• _TEXTO FORNECIDO_

§ §

A poeta como A emancipação: Desmemórias do século XX
O homem público tem sido um ser de importância extrema
para a história, desempenhando funções imprescindíveis para a sociedade. A
condição da Mulher pública em quase todo tempo: PUTA... O homem vadio:
preguiçoso que não faz nada da vida, mulher vadia: PUTA. Homem puto: nervoso,
irritado. Mulher puta: PUTA, MESMO. Atirado:
disponível. Atirada: PUTA. Um qualquer: fulano, beltrano... Uma qualquer: PUTA.
A partir destes antagonismos totalmente extraídos
da realidade, da própria língua viva, podemos entrar um pouco mais neste
caldeirão que é o patriarcado, o direito do pai. Segundo pesquisas, advém do
início do que podemos denominar riqueza, e desde então se mantém edificado num
grande ferro secular que foi, e ainda é introduzido na boca das mulheres,
calando-as, subjugando-as, impedindo de fluir seu desenvolvimento pleno.
A história das mulheres é recente, visto que esta
História como matéria científica nasceu no século XIX, escrita eminentemente
pelos homens. Como história universal é banhada com princípios machistas e
homofóbicos. As mulheres viviam a margem desta representação - não eram
colocadas como sujeitos, já que este patamar era conveniente apenas aos machos,
que vislumbraram privilégios – elas, as sujeitadas. Ao descreverem as mulheres
e serem seus porta-vozes, os historiadores as deixaram nas sombras dos seus
lares, tornando-as invisíveis como indivíduos e sem significado social.
Responsáveis por esta construção de conceitos e da História, os homens deixaram
bem demarcada a importância e a diferença de cada sexo, utilizando esta
hierarquia como arma primordial para a desigualdade. Mas havia uma neutralidade
em relação ao sexo, pois falar em humanidade é falar em Homem. O homem sempre
teve espaço para seu afloramento, onde caberia a mulher levantar como ser autônomo
no meio de tanta dominação?
A maneira de denominar as mulheres como seres
menores nasceu na Grécia, onde eram excluídas do conhecimento, da vida pública
e de outros afazeres muito agraciados naquela sociedade. Este movimento
desempenhou um processo milenar de submissão e desconforto até os dias de hoje.
Trazemos uma historieta de Eduardo Galeano (sendo
homem não compreenderá nunca a condição desta transformação, mas como
historiador retrata a condição d(a)os oprimid(a)os Latin(a)o-american(a)os
sobre a mudança do Matriarcado para o Patriarcado
"En épocas remotas la mujeres se sentaban em la proa
de la canoa y los hombres em la popa. Eran las mujeres quienes cazaban y
pescaban. Ellas salian de las aladeias y resolvian cuando podiam o querian. Los
hombres montaban las chozas, preparabam la comida, mantenian encendida las
fogatas contra el frio, cuidabam a los hijos y curtian las pieles de abrigo.

§ §

• _ENTRADAS APRESENTADAS_
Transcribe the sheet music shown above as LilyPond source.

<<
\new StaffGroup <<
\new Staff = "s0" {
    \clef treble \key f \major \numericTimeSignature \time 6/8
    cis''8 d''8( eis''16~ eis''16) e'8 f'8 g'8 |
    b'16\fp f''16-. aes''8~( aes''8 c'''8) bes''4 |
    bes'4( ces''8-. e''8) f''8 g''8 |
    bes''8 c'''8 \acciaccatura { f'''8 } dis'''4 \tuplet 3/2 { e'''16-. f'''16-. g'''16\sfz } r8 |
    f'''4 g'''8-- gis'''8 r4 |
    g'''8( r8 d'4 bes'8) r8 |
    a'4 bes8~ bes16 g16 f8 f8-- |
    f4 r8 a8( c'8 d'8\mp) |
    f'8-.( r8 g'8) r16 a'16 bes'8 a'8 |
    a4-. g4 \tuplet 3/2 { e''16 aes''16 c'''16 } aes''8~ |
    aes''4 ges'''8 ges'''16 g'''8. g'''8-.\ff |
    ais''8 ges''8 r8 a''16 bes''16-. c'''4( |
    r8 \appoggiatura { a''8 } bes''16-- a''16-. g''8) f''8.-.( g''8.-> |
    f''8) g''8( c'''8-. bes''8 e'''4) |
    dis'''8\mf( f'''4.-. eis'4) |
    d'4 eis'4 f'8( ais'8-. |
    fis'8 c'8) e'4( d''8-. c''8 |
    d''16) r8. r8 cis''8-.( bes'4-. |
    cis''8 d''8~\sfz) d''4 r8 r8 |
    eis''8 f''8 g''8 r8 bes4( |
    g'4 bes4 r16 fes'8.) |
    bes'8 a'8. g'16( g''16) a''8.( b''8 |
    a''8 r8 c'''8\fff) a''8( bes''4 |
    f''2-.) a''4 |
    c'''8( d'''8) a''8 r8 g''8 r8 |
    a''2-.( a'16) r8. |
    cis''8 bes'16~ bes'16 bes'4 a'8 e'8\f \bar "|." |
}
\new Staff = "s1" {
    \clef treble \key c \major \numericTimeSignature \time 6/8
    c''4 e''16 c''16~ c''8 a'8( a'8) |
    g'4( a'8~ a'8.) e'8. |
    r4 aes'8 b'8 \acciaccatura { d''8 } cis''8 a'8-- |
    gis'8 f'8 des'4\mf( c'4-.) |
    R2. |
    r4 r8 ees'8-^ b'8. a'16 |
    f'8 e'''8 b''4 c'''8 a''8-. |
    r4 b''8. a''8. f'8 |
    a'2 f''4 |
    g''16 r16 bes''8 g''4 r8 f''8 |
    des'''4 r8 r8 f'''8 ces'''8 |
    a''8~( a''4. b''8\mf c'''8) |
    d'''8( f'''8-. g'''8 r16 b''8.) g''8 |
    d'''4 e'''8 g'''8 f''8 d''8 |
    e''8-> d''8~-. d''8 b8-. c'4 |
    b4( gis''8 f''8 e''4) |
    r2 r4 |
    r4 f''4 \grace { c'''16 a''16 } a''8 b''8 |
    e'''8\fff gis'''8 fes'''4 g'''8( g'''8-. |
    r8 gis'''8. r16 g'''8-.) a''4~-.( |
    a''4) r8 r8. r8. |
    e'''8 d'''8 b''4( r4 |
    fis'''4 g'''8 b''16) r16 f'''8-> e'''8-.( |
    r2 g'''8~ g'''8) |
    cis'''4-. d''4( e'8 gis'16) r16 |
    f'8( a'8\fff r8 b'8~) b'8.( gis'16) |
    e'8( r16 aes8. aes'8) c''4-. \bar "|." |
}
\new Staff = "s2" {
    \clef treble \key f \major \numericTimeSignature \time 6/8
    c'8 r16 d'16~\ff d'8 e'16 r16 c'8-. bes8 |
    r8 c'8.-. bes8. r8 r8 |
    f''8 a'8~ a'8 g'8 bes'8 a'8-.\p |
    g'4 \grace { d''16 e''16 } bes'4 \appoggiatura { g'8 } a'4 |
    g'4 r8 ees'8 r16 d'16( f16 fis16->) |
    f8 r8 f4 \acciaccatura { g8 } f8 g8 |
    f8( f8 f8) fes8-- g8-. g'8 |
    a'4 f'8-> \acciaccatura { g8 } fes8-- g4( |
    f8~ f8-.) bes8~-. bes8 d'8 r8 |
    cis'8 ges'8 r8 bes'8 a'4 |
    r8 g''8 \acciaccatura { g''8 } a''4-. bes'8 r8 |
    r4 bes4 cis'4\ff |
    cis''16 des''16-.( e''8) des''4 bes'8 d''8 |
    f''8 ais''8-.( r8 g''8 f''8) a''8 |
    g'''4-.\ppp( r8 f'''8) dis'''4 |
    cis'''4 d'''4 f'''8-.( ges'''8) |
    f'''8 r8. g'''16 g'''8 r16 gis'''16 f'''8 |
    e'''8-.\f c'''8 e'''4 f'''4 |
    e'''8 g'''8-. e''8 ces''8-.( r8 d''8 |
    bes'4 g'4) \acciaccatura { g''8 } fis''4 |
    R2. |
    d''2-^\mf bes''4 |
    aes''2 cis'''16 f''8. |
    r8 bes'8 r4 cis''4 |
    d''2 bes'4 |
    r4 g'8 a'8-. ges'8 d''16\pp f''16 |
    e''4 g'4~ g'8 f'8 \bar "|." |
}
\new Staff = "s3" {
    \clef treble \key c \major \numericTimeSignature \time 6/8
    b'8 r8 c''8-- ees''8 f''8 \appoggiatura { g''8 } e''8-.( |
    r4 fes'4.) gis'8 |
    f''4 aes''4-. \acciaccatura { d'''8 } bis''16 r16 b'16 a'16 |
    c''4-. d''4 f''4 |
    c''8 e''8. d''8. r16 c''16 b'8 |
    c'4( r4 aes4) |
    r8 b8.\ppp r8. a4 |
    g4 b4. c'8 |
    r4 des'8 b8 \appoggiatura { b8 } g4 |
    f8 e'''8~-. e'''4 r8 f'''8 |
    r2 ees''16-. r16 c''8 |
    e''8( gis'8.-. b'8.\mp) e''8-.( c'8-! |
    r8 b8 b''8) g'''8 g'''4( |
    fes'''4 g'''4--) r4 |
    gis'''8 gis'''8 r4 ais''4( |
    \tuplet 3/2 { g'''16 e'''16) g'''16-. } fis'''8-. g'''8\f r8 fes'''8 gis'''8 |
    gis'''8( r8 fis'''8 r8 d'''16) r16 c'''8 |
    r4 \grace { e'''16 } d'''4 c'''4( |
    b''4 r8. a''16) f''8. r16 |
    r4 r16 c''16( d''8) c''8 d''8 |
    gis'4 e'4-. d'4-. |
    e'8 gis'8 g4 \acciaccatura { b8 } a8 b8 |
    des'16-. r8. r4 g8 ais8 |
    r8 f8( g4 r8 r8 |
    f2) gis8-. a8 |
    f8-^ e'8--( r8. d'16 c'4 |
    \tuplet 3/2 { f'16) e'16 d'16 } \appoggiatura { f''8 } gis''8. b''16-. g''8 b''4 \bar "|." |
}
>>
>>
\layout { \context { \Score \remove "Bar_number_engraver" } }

§ §

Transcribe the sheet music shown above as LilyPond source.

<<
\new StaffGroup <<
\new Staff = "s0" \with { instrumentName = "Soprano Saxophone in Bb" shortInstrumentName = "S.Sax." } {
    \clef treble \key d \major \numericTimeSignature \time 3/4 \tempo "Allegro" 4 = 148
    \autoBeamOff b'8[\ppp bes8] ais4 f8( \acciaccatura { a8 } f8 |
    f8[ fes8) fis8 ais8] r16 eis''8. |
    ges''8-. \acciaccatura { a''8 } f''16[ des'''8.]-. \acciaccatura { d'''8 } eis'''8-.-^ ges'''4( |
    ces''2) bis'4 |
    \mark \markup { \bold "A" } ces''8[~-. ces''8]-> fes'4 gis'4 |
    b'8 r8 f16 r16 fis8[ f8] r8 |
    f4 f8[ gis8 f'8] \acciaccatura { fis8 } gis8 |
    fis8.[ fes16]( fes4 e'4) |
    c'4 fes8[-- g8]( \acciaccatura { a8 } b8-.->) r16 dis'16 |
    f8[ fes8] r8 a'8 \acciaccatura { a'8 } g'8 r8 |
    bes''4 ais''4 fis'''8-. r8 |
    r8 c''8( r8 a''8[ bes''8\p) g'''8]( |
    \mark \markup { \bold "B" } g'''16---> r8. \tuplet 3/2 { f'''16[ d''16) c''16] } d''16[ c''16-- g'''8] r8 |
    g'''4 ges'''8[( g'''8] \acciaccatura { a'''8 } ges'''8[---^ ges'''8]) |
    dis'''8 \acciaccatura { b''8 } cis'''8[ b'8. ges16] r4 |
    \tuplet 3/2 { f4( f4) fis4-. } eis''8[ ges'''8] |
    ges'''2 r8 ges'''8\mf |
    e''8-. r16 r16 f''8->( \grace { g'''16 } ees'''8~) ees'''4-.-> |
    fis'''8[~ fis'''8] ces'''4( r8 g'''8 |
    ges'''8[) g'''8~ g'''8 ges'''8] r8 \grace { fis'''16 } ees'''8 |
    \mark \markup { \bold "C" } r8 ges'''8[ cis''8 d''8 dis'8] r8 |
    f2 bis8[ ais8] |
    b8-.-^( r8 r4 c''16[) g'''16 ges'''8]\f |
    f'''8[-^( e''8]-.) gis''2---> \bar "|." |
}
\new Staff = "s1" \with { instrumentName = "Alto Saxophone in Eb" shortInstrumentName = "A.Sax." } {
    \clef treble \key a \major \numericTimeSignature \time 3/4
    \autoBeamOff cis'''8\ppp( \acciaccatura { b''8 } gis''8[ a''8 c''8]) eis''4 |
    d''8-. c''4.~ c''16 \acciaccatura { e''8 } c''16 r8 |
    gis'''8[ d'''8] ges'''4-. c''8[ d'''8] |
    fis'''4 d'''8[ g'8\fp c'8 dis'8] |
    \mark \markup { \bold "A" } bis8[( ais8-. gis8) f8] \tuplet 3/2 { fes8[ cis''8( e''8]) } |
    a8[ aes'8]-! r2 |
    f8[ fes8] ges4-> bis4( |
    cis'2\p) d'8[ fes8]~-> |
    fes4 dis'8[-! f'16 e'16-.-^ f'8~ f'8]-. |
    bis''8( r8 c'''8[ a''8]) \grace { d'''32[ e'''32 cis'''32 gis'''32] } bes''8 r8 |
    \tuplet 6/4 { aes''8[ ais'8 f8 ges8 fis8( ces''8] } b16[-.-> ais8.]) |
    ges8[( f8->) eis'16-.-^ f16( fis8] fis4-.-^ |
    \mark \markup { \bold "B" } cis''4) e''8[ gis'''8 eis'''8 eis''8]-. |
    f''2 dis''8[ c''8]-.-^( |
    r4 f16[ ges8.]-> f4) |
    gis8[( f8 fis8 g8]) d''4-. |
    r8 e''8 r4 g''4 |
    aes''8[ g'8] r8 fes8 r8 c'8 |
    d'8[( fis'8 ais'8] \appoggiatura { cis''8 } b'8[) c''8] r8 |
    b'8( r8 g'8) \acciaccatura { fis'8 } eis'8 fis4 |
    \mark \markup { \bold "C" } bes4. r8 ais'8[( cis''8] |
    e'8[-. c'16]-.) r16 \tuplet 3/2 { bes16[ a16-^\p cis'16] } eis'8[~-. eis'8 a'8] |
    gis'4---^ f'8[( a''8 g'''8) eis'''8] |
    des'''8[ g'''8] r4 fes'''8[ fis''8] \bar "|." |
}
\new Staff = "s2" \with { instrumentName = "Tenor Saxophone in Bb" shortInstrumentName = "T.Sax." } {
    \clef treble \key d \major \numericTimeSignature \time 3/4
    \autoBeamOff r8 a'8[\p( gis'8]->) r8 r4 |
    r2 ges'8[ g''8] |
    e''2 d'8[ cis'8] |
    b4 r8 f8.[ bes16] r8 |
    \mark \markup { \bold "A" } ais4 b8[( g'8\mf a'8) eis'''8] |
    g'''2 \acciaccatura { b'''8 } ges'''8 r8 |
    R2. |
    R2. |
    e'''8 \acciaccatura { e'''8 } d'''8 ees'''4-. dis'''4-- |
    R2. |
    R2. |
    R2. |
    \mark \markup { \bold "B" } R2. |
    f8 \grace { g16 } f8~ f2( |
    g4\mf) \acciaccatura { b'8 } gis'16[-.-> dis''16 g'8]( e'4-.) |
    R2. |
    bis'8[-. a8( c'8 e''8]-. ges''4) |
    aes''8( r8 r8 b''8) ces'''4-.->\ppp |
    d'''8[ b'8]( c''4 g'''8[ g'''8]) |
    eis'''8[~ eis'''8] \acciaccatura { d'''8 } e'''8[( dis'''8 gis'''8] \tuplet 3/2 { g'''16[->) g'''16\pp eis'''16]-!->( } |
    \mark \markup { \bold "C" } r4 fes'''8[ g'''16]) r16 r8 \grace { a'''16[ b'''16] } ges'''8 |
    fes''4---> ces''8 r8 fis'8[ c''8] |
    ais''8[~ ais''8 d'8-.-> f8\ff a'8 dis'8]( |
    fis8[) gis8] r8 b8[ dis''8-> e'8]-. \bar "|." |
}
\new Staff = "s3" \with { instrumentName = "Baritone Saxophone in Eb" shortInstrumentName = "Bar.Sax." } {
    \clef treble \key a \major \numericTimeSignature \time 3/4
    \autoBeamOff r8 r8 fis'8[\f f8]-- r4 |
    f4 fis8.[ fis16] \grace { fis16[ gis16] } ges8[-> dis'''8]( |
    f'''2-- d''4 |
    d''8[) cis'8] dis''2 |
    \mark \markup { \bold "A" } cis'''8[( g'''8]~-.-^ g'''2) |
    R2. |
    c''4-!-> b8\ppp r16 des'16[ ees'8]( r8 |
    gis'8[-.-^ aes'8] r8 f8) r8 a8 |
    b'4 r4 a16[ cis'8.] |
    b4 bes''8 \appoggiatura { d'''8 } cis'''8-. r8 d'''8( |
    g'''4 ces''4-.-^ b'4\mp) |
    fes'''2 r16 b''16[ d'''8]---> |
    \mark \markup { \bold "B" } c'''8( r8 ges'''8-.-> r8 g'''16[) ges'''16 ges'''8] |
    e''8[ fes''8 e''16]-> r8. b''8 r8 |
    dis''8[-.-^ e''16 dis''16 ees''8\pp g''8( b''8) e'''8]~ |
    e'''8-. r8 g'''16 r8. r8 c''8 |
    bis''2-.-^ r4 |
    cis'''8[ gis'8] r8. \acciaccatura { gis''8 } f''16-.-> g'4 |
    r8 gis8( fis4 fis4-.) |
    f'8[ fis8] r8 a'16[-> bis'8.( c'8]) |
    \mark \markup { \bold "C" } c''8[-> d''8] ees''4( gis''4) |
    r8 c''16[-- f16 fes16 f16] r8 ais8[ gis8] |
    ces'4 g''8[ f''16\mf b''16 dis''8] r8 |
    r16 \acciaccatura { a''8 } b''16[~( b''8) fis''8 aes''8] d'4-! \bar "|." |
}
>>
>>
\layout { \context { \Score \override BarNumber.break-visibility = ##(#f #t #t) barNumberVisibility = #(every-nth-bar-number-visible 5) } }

§ §

• _EXERCÍCIO ESCRITO A_
De acordo com o texto sobre o patriarcado, em que século nasceu a História como matéria científica?
• _EXERCÍCIO ESCRITO B_
Prolongue o texto sobre o patriarcado a partir da última frase apresentada.

• _RESPOSTA A_
No século XIX.

• _RESPOSTA B_
Asi era la vida entre los índios onas y los yaganes
em la tierra do fuego, hasta que um dia los hombres mataram a toda las mujeres
y puseron la márcaras que las mujeres habían inentado para darles terror.
Solamente las ninas recién nascidas se salvaron del
extermínio. Mientras ellas crescian, los asininos les decian y repetian que
servir los hombres era su destino. Ellas lo creyeron sus hijas y hija de sus
hijas. (Mulheres)
Este conto nos mostra como o discurso pesou no
fortalecimento esta inversão entre a matriarcado para o patriarcado, e nos
exemplifica de uma maneira mitológica esta passagem. O patriarcado triunfa,
como nos mostra Galeano, e sentimos na pele seus resultados.
Este poder foi legitimado e como prova desenvolveu
esta imensa desigualdade na qual temos por convicção desconstruir entre mulheres e homens, para uma
nova sociabilidade.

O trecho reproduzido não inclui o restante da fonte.